On the Margins
Jim Webb gets it half right when he talks of "marginalized" white Americans put at disadvantage by "state-sponsored racism". Webb is correct when he states that many whites face the same difficulties as black Americans. What he gets wrong is the cause. Poverty among whites is not the result of state-sponsored racism. State-sponsored corporate economic policies are more the reason. Those policies are not racist. They are simply predatory. Neither race nor official preferences are protection from a winner-take-all economy where few are winners.
Black and white Americans have always suffered from economic disadvantage. They shared a common interest in ending exploitation and injustice. But race kept them apart, keeping a majority from acting in their common interest. Divide and rule has long been a successful model for minority rule.
Webb's remarks come at the end of an interesting week. Race bubbled to the surface of public discussion with the on-line lynching of a black official. Her merest hint of racial hostility and resentment toward whites earned an immediate dismissal from office. In contrast, white officials with verified histories of discrimination against blacks were never fired. State-sponsored racial animus does not flow against whites in this picture.

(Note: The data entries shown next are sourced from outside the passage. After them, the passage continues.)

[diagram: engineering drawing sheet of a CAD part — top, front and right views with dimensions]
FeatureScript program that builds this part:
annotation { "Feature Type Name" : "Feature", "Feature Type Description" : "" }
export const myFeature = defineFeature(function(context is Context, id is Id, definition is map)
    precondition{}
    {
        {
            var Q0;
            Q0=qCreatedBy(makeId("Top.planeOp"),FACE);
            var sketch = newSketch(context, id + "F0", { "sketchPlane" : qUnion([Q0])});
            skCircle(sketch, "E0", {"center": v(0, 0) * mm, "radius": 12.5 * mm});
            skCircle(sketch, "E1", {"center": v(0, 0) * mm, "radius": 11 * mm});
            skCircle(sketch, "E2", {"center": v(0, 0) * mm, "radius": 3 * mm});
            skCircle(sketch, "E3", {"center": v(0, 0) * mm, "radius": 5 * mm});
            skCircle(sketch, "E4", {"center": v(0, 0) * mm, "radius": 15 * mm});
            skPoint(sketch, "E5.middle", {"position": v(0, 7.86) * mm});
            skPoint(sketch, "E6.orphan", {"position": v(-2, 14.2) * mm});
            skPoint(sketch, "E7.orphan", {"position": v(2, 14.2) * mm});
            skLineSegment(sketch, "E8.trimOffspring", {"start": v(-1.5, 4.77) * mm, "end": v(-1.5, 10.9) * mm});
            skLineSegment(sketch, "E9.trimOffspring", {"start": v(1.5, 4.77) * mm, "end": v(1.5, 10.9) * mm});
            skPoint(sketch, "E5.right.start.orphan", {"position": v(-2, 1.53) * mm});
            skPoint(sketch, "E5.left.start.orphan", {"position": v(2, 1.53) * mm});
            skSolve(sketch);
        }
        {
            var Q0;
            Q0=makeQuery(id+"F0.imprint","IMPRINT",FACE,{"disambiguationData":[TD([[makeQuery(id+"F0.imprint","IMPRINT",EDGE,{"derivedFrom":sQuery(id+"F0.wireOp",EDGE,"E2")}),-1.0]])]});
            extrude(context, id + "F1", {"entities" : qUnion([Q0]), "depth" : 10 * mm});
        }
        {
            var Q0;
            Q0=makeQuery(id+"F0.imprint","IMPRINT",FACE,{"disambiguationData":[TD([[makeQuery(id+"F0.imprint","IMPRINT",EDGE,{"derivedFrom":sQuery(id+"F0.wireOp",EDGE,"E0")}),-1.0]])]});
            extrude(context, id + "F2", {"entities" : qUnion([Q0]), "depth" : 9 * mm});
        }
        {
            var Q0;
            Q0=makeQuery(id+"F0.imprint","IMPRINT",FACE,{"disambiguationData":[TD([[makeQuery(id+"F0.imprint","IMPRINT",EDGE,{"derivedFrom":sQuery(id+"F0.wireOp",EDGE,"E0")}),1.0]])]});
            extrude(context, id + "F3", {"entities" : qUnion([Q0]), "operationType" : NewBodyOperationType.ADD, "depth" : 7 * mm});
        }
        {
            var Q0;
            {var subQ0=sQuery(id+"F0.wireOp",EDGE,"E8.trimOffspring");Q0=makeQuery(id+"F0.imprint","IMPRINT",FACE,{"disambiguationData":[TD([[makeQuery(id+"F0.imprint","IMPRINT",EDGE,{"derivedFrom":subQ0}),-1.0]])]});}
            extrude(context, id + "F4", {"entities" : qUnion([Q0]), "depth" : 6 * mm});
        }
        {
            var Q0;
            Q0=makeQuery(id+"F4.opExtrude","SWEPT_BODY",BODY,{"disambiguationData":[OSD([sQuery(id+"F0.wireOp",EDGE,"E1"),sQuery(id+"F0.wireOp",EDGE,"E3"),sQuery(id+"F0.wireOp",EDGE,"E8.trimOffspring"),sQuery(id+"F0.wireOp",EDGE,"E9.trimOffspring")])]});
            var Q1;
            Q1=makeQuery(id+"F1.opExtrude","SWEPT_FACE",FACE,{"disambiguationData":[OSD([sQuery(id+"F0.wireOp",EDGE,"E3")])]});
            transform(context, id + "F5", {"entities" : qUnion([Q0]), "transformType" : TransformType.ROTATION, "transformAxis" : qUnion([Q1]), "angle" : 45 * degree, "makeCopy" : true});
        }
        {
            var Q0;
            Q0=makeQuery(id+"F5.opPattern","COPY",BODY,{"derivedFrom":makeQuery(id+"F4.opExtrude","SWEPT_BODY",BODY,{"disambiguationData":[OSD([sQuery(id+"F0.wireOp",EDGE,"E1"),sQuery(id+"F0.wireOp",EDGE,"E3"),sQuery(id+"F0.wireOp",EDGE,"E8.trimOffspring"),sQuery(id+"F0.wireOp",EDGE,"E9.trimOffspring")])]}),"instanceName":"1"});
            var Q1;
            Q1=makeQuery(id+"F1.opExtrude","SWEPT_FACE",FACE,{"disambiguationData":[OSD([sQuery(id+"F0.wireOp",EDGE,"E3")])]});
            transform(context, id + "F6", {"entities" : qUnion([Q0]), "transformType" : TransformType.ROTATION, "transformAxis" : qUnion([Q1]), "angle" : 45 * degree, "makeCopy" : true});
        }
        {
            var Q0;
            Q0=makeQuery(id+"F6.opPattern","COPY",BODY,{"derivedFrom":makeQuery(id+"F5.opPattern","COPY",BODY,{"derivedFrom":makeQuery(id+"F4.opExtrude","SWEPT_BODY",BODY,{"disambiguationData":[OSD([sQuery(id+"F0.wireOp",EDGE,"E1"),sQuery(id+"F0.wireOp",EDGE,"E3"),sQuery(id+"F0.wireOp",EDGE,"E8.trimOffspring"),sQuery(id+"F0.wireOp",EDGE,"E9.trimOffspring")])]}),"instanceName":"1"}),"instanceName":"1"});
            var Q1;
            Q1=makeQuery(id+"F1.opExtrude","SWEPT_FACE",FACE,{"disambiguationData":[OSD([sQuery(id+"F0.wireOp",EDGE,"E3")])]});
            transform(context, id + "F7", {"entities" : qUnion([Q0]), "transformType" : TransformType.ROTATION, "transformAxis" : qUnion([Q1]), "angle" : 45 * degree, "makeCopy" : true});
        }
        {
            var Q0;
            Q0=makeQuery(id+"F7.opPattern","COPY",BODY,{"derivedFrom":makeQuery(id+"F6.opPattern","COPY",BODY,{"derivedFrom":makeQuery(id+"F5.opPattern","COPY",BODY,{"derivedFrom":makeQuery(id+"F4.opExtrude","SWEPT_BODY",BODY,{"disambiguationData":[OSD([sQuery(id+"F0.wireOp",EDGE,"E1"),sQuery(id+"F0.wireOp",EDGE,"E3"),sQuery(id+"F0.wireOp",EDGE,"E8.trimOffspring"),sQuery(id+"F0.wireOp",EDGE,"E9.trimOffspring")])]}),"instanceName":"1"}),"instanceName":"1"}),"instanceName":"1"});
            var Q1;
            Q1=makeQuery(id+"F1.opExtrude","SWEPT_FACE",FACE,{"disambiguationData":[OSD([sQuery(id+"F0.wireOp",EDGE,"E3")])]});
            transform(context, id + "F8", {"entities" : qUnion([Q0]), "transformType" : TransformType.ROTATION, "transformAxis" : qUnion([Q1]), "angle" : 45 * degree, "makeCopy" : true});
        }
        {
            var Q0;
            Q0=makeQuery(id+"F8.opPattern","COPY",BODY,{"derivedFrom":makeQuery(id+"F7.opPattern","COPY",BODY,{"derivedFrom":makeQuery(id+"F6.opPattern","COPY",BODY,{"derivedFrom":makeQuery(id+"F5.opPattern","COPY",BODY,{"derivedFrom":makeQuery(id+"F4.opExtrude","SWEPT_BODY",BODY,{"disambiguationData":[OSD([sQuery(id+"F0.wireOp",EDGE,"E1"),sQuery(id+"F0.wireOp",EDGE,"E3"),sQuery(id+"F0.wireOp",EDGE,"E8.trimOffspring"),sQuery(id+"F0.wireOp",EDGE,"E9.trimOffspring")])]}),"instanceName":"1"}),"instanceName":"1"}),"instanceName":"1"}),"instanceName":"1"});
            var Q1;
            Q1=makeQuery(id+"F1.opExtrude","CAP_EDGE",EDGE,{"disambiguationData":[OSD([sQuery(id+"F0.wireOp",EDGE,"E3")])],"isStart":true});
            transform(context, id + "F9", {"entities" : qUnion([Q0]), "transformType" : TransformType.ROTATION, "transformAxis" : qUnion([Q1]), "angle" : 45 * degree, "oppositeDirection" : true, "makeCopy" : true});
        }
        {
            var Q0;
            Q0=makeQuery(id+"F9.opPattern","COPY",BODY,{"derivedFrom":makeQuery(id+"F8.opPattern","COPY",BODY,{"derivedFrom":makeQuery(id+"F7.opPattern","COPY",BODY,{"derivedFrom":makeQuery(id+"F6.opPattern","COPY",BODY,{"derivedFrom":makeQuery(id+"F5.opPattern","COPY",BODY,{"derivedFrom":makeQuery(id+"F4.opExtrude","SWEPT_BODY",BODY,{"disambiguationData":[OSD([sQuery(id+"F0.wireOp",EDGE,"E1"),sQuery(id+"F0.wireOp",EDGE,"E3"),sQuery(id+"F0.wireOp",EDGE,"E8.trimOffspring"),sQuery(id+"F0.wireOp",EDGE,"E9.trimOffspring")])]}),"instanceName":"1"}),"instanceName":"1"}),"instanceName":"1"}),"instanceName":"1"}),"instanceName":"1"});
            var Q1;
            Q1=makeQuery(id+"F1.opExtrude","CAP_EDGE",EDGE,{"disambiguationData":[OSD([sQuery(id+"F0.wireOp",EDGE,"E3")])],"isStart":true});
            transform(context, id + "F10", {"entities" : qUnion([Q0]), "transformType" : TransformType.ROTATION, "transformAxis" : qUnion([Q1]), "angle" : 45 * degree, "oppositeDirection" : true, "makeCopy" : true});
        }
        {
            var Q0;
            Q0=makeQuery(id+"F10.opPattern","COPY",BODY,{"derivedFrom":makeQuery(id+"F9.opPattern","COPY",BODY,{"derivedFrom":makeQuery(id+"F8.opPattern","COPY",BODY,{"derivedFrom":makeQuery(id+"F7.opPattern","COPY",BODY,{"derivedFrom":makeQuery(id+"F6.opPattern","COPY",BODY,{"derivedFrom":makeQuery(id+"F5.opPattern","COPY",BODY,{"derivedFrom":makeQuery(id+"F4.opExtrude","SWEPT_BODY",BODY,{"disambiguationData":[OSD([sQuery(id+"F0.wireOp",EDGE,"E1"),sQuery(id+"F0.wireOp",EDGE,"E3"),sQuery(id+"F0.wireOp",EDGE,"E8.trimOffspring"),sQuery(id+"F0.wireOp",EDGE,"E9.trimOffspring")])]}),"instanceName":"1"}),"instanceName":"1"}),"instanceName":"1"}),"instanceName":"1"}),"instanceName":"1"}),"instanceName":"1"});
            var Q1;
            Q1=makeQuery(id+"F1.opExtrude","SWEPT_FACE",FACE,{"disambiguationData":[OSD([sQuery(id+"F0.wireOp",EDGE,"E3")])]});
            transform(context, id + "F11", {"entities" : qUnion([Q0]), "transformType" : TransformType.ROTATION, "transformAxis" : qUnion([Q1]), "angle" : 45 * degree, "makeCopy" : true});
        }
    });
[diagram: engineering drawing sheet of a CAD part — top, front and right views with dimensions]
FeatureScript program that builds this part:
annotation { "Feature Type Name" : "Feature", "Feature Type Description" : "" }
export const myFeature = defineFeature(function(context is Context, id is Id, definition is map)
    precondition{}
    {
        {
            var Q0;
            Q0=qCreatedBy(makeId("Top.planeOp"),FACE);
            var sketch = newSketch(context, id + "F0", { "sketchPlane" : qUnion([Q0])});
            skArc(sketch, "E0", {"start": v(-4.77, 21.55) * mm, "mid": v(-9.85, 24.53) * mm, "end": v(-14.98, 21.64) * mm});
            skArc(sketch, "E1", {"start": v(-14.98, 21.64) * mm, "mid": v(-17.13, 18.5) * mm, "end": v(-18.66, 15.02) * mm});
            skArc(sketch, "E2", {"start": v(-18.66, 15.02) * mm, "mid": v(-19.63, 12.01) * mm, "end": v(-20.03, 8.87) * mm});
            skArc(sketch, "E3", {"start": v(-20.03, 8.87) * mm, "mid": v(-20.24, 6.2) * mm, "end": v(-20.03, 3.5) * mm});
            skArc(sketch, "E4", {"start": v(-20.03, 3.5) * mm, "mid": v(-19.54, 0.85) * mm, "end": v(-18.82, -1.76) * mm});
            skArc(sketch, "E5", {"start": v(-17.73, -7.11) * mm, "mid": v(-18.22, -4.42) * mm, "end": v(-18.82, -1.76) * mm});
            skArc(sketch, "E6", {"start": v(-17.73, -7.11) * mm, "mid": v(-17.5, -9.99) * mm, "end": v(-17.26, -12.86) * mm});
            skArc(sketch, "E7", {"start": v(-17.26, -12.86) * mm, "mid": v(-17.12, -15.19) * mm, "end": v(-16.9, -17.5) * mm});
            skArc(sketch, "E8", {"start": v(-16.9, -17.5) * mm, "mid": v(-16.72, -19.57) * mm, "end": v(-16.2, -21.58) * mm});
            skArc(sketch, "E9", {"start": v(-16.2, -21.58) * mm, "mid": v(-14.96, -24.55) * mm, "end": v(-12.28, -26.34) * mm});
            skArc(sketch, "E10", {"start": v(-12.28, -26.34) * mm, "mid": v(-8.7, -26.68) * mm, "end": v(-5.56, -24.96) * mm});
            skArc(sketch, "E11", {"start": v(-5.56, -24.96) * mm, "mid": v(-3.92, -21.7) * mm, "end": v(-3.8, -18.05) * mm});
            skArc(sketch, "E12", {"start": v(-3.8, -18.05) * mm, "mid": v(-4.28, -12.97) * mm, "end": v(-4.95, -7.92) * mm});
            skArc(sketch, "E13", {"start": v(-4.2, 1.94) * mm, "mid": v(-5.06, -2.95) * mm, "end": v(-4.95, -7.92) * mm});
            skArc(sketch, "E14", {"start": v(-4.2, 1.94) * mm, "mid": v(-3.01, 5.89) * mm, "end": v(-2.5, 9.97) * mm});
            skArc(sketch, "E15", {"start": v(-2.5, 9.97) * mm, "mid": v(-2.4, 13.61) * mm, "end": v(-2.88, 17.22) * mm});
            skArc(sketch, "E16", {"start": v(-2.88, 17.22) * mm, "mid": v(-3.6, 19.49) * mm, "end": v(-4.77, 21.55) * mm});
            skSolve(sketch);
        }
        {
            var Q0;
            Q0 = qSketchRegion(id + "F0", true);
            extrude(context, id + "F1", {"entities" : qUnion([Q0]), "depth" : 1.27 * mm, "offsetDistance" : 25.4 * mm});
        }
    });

Race relations were on my mind before the week's events. I finished reading Tony Horwitz's Confederates in the Attic: Dispatches from the Unfinished Civil War in which the former war correspondent explores the contemporary landscape of the Civil War. Among the re-enactors, neo-Confederates and endless memorials, Horwitz finds a racially divided society, each with its own history. I was not entirely surprised. Most of my life I lived in proximity to black Americans but not with them. These days I hardly live near any blacks. Still, I was disappointed that the gulf is remains so great.
Race and class have bedeviled America since our earliest days. We seem to still have a long way to go. Simply electing a racially mixed president is not enough.